常用处理方法
在进行CIFAR数据集联系时,可以通过直接调用库函数下载cifar10数据集,下载的数据集会被储存在:
C:\Users\xxx\.keras\datasets
该路径下,执行源码解释中的函数就可以直接使用了
(x_train, y_train), (x_test, y_test) = keras.datasets.cifar10.load_data()
但是如果手动下载从官网上下载一个cifar数据集,放到指定文件夹下,该如果进行处理呢?
解决方法:
首先在项目里建一个DataSet文件夹,我的文件下载好后解压放在里面。
path = 'DataDet/cifar-10-batches-py'
通过按住ctrl点击cifar10.load_data(),查看该方法的源码:
import os
import numpy as np
from keras.src import backend
from keras.src.datasets.cifar import load_batch
from keras.src.utils.data_utils import get_file
from tensorflow.python.util.tf_export import keras_export
@keras_export("keras.datasets.cifar10.load_data")
def load_data():
'''
************************************************
下面的代码时下载dirname指定的cifar-10-batches-py文件,
我们已经下载好了,所以并不需要这段代码
************************************************
'''
dirname = "cifar-10-batches-py"
origin = "https://www.cs.toronto.edu/~kriz/cifar-10-python.tar.gz"
path = get_file(
dirname,
origin=origin,
untar=True,
file_hash=( # noqa: E501
"6d958be074577803d12ecdefd02955f39262c83c16fe9348329d7fe0b5c001ce"
),
)
'''
************************************************
下面的代码是处理的核心,通过返回值可以知道该部分代码最终
得到的结果是我们想要的训练集和测试集,下面进行逐条解释
************************************************
'''
num_train_samples = 50000 #训练集数据50000条
x_train = np.empty((num_train_samples, 3, 32, 32), dtype="uint8")
#设置numpy数组,uint8类型,shape为(50000,3,32,32)
y_train = np.empty((num_train_samples,), dtype="uint8")
for i in range(1, 6):#数据集中有6个data_batch存放了训练集的文件
fpath = os.path.join(path, "data_batch_" + str(i))#文件名追加
(
x_train[(i - 1) * 10000 : i * 10000, :, :, :],
y_train[(i - 1) * 10000 : i * 10000],
) = load_batch(fpath)
#调用load_batch()函数得到对应的数据存入,通过按住Ctrl可以查看该方法,方法的作用是通过给定的路径文件Returns:A tuple `(data, labels)`.
#同理得到测试集
fpath = os.path.join(path, "test_batch")
x_test, y_test = load_batch(fpath)
#改变测试集的形状
y_train = np.reshape(y_train, (len(y_train), 1))

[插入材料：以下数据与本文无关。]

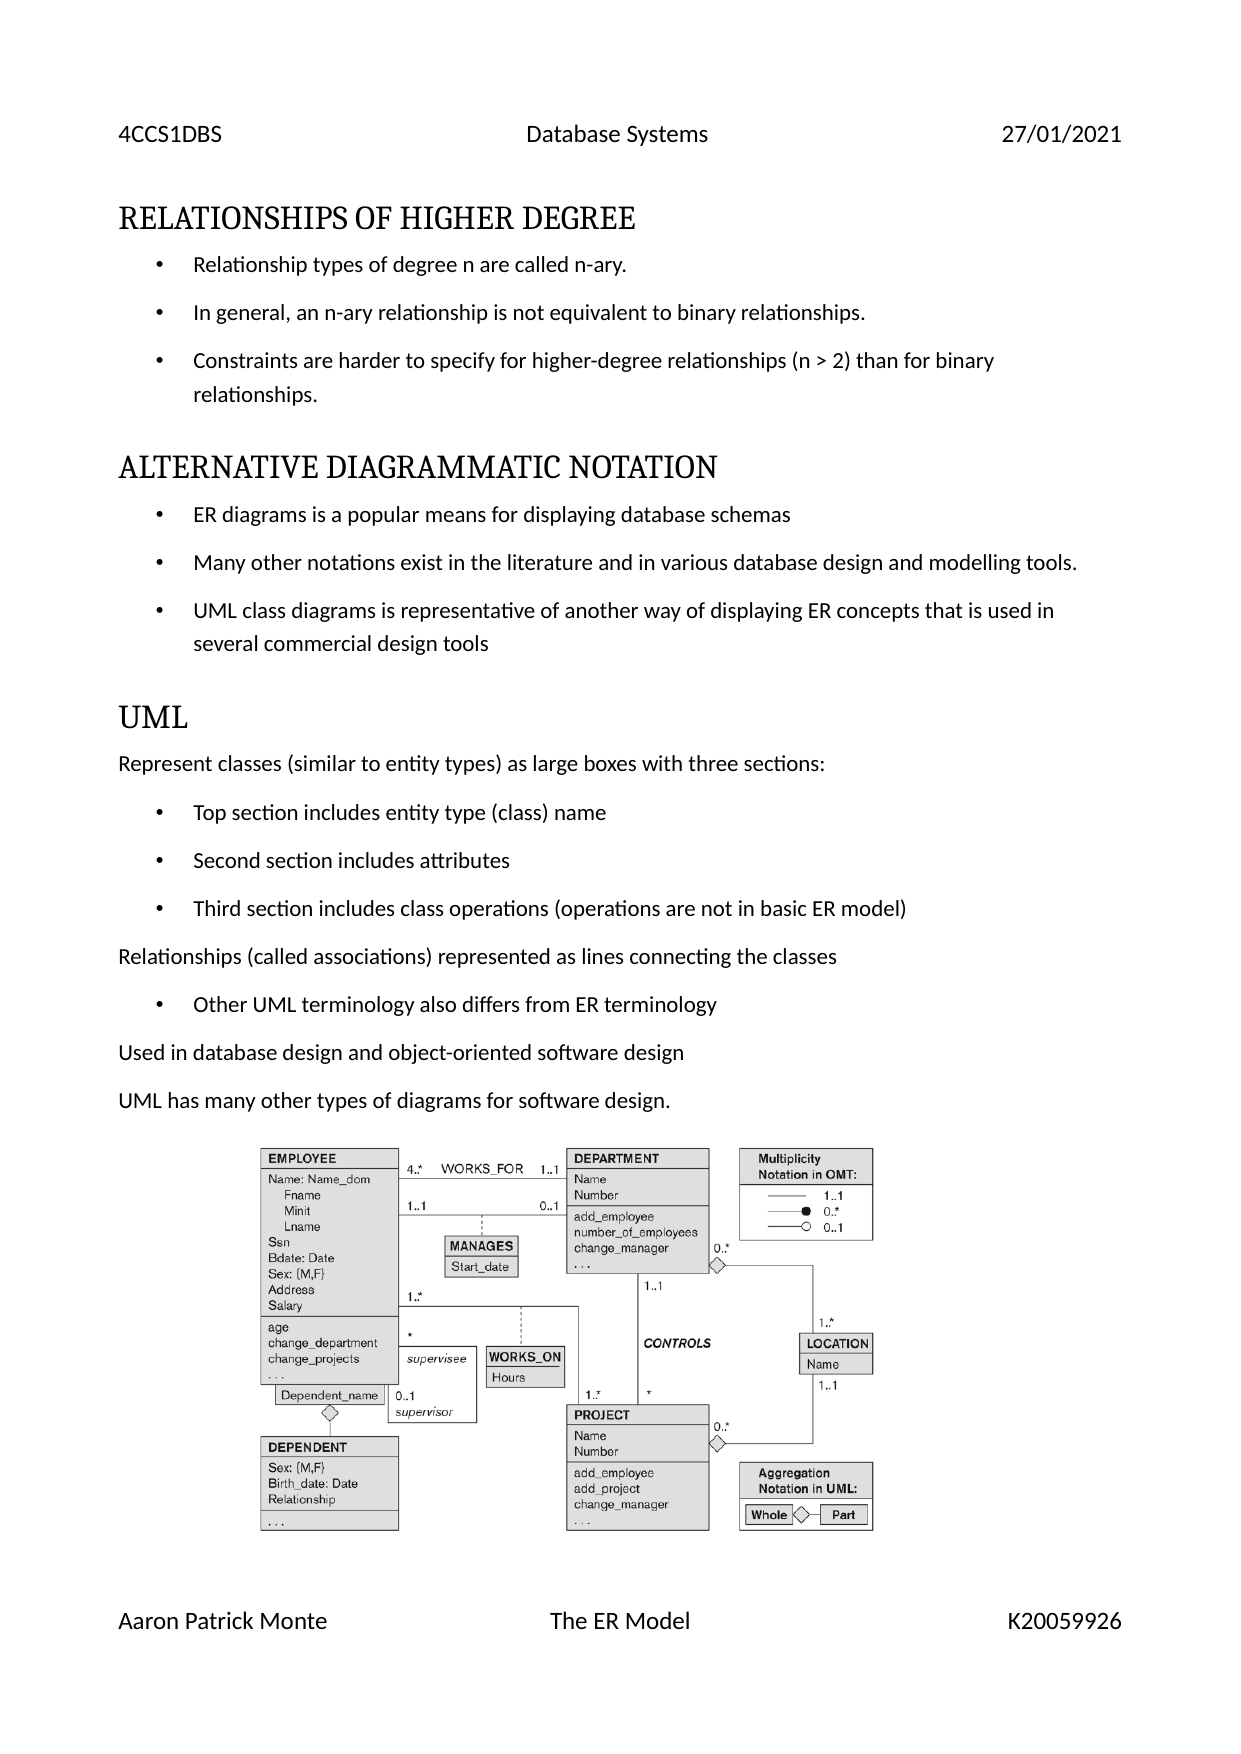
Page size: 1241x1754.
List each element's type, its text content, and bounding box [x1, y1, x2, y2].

list In general, an n-ary relationship is not equivalent to binary relationships. [156, 298, 1122, 326]
subtitle Alternative diagrammatic notation [118, 449, 1122, 487]
text Used in database design and object-oriented software design [118, 1038, 1122, 1066]
list Other UML terminology also differs from ER terminology [156, 990, 1122, 1018]
text UML has many other types of diagrams for software design. [118, 1086, 1122, 1114]
list UML class diagrams is representative of another way of displaying ER concepts that is used in several commercial design tools [156, 596, 1122, 658]
list ER diagrams is a popular means for displaying database schemas [156, 500, 1122, 528]
list Third section includes class operations (operations are not in basic ER model) [156, 894, 1122, 922]
list Constraints are harder to specify for higher-degree relationships (n > 2) than for binary relationships. [156, 346, 1122, 408]
text Represent classes (similar to entity types) as large boxes with three sections: [118, 749, 1122, 778]
subtitle Relationships of higher degree [118, 199, 1122, 237]
list Relationship types of degree n are called n-ary. [156, 250, 1122, 278]
list Top section includes entity type (class) name [156, 798, 1122, 826]
subtitle UML [118, 698, 1122, 737]
list Second section includes attributes [156, 846, 1122, 874]
list Many other notations exist in the literature and in various database design and modelling tools. [156, 548, 1122, 576]
picture [248, 1137, 896, 1548]
text Relationships (called associations) represented as lines connecting the classes [118, 942, 1122, 970]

y_test = np.reshape(y_test, (len(y_test), 1))
#当前图像是最后一个通道
if backend.image_data_format() == "channels_last":
x_train = x_train.transpose(0, 2, 3, 1)#从(50000,3,32,32)改变为(50000,32,32,3)
x_test = x_test.transpose(0, 2, 3, 1)
#设置类型
x_test = x_test.astype(x_train.dtype)
y_test = y_test.astype(y_train.dtype)
#返回数值
return (x_train, y_train), (x_test, y_test)
关于load_batch()方法的代码为
import _pickle as cPickle
def load_batch(fpath, label_key="labels"):
"""Internal utility for parsing CIFAR data.
Args:
fpath: path the file to parse.
label_key: key for label data in the retrieve
dictionary.
Returns:
A tuple `(data, labels)`.
"""
with open(fpath, "rb") as f:
d = cPickle.load(f, encoding="bytes")
# decode utf8
d_decoded = {}
for k, v in d.items():
d_decoded[k.decode("utf8")] = v
d = d_decoded
data = d["data"]
labels = d[label_key]
data = data.reshape(data.shape[0], 3, 32, 32)
return data, labels
结合二者得到最终代码
import os
import numpy as np
from keras.src import backend
import _pickle as cPickle
def loadbatch(fpath, label_key="labels"):
with open(fpath, "rb") as f:
d = cPickle.load(f, encoding="bytes")
# decode utf8
d_decoded = {}
for k, v in d.items():
d_decoded[k.decode("utf8")] = v
d = d_decoded
data = d["data"]
labels = d[label_key]
data = data.reshape(data.shape[0], 3, 32, 32)
return data, labels
def loaddata():
path='DataSet/cifar-10-batches-py'
num_train_samples = 50000
x_train = np.empty((num_train_samples, 3, 32, 32), dtype="uint8") #定义一个NumPy数据存训练集图像数据,形状(50000,3,32,32)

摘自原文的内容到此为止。